[Opening MATERIAL FOR THIS EXERCISE section]
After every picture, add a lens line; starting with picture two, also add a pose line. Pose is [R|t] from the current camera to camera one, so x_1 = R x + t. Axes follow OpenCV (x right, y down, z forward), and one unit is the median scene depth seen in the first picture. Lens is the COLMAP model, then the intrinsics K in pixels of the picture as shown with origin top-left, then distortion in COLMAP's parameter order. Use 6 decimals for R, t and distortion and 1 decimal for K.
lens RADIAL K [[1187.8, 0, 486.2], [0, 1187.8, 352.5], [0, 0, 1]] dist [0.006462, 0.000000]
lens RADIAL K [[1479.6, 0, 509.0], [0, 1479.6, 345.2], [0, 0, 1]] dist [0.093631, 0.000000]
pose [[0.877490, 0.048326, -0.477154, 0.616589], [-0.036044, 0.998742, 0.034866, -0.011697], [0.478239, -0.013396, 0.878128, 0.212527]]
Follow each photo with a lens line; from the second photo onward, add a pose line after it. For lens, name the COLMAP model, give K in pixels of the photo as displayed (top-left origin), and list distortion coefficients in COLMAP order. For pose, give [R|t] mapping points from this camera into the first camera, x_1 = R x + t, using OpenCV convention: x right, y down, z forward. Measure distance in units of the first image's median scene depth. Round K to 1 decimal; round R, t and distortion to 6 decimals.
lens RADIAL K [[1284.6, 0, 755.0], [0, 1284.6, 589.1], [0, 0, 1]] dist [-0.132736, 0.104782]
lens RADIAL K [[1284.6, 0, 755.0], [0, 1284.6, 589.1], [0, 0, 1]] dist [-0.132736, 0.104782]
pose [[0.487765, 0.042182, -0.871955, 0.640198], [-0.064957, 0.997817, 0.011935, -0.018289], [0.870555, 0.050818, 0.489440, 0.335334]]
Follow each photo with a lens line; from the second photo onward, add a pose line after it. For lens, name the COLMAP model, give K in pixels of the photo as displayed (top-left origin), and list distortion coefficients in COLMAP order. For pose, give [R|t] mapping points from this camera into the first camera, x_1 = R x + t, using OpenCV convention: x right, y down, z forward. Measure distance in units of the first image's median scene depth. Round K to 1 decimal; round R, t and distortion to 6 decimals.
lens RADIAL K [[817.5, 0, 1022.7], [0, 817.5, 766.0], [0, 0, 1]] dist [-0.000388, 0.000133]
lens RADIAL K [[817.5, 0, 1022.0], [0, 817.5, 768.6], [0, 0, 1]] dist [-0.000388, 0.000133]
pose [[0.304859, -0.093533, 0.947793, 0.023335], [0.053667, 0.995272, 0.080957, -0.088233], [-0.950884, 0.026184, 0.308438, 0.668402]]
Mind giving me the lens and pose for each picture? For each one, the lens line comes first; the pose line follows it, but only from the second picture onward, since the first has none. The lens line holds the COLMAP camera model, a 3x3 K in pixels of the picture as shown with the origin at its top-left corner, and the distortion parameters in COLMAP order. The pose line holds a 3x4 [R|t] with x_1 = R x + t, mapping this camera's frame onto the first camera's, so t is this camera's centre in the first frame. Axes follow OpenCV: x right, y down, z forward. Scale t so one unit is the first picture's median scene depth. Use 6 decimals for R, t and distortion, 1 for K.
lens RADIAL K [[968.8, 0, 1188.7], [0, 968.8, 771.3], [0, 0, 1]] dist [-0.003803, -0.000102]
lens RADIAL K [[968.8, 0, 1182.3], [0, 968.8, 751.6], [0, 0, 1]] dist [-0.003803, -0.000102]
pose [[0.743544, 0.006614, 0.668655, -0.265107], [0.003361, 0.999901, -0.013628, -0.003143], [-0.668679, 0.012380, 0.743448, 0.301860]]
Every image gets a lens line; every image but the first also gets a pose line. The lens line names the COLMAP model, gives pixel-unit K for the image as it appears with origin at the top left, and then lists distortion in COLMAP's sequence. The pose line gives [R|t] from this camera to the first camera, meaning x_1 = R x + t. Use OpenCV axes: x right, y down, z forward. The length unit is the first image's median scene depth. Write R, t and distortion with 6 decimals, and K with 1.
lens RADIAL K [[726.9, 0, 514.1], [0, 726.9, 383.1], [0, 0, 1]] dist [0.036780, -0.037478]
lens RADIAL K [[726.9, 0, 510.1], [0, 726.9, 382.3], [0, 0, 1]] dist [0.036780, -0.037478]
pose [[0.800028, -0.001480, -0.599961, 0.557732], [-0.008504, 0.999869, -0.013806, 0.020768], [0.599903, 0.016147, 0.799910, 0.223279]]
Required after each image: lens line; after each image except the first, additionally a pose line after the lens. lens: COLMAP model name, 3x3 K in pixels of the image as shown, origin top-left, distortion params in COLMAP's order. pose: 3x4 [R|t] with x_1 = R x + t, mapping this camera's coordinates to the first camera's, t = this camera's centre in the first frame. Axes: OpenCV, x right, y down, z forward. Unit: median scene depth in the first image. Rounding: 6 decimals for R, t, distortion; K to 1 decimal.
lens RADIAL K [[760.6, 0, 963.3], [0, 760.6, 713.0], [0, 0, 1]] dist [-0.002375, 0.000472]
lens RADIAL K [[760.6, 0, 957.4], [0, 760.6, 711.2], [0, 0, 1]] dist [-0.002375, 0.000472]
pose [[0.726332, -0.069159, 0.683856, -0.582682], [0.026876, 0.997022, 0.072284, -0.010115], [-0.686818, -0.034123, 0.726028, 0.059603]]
[Closing MATERIAL FOR THIS EXERCISE section]
TASK BRIEF: Nothing but the lines from the one with "Every image gets" through the last line of the entries should be repeated, and those exactly.

YOUR RESPONSE:
Every image gets a lens line; every image but the first also gets a pose line. The lens line names the COLMAP model, gives pixel-unit K for the image as it appears with origin at the top left, and then lists distortion in COLMAP's sequence. The pose line gives [R|t] from this camera to the first camera, meaning x_1 = R x + t. Use OpenCV axes: x right, y down, z forward. The length unit is the first image's median scene depth. Write R, t and distortion with 6 decimals, and K with 1.
lens RADIAL K [[726.9, 0, 514.1], [0, 726.9, 383.1], [0, 0, 1]] dist [0.036780, -0.037478]
lens RADIAL K [[726.9, 0, 510.1], [0, 726.9, 382.3], [0, 0, 1]] dist [0.036780, -0.037478]
pose [[0.800028, -0.001480, -0.599961, 0.557732], [-0.008504, 0.999869, -0.013806, 0.020768], [0.599903, 0.016147, 0.799910, 0.223279]]
Required after each image: lens line; after each image except the first, additionally a pose line after the lens. lens: COLMAP model name, 3x3 K in pixels of the image as shown, origin top-left, distortion params in COLMAP's order. pose: 3x4 [R|t] with x_1 = R x + t, mapping this camera's coordinates to the first camera's, t = this camera's centre in the first frame. Axes: OpenCV, x right, y down, z forward. Unit: median scene depth in the first image. Rounding: 6 decimals for R, t, distortion; K to 1 decimal.
lens RADIAL K [[760.6, 0, 963.3], [0, 760.6, 713.0], [0, 0, 1]] dist [-0.002375, 0.000472]
lens RADIAL K [[760.6, 0, 957.4], [0, 760.6, 711.2], [0, 0, 1]] dist [-0.002375, 0.000472]
pose [[0.726332, -0.069159, 0.683856, -0.582682], [0.026876, 0.997022, 0.072284, -0.010115], [-0.686818, -0.034123, 0.726028, 0.059603]]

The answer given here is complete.